The United Kingdom’s aid budget could be withheld from funding development programs in countries that refuse to help take back “failed asylum seekers” if Rishi Sunak becomes prime minister.
The former chancellor, who was responsible for cutting the 0.7% aid budget, revealed plans to make official development assistance a part of his playbook for tackling illegal migration to the U.K. during a campaign event in Birmingham Tuesday. Sunak is competing with Foreign Secretary Liz Truss to become the next prime minister.
“We've got to get tougher with foreign policy,” Sunak told the audience. “Right now, we have this situation which is extraordinary, that we will go to a country, we’ll talk to them about a trade deal we want to do, we’ll also give them foreign aid to help their country, but at the same time we are not asking them, or requesting, or demanding, that they also take back their failed asylum seekers. That’s wrong and we’ve got to change that as well,” he continued.

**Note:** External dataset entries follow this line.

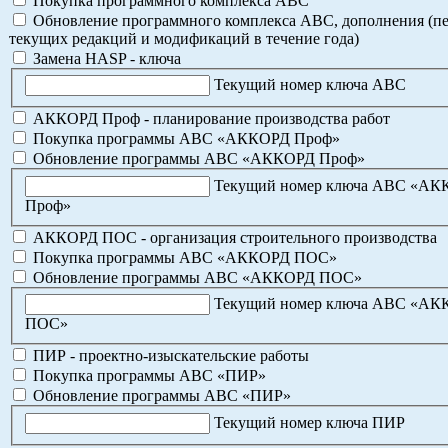
Покупка программного комплекса АВС
Обновление программного комплекса АВС, дополнения (пе
текущих редакций и модификаций в течение года)
Замена HASP - ключа
Текущий номер ключа АВС
АККОРД Проф - планирование производства работ
Покупка программы АВС «АККОРД Проф»
Обновление программы АВС «АККОРД Проф»
Текущий номер ключа АВС «А
Проф»
АККОРД ПОС - организация строительного производства
Покупка программы АВС «АККОРД ПОС»
Обновление программы АВС «АККОРД ПОС»
Текущий номер ключа АВС «А
ПОС»
ПИР - проектно-изыскательские работы
Покупка программы АВС «ПИР»
Обновление программы АВС «ПИР»
Текущий номер ключа ПИР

“When we are choosing where to provide aid … I think it's entirely reasonable that if we’re thinking about where we can do that, we do it with countries that are happy to help us and take back their failed asylum seekers,” added Sunak.

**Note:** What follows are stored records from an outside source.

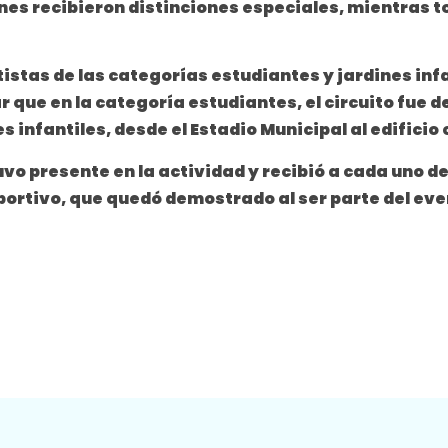
nes recibieron distinciones especiales, mientras 
tas de las categorías estudiantes y jardines infant
 que en la categoría estudiantes, el circuito fue d
s infantiles, desde el Estadio Municipal al edificio 
vo presente en la actividad y recibió a cada uno de
deportivo, que quedó demostrado al ser parte del eve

“There’s a difference between humanitarian emergencies, which of course we’re always going to be responsive to, but then situations where we have ongoing aid programs in countries which we have had for years and at the same time that country is not taking back its failed asylum seekers,” he said.
Sunak repeated a comment made last month that he would depart from the European Union’s definition of an asylum seeker. His “ten point plan for Britain” includes tackling illegal migration by “tightening rules on asylum.”
Under his aid cuts policy as chancellor, the U.K.’s humanitarian programs have suffered greatly along with development programs, to the point where experts believe lives have been lost as a result.
Sunak said his approach was “practical commonsense” and he believed the “vast majority of the British people will absolutely support, and we should not be shy about pursuing a policy like that.”
While Sunak is not favored to beat Foreign Secretary Liz Truss in the race to become prime minister, his comments pulled the aid debate on dangerous ground for development advocates, who widely believe aid should be dispersed where it is needed, rather than for the U.K.’s political advantage. Most NGOs have been staying silent on the issue during the Conservative leadership race.
Truss has so far not detailed what the aid policy of her potential premiership would look like.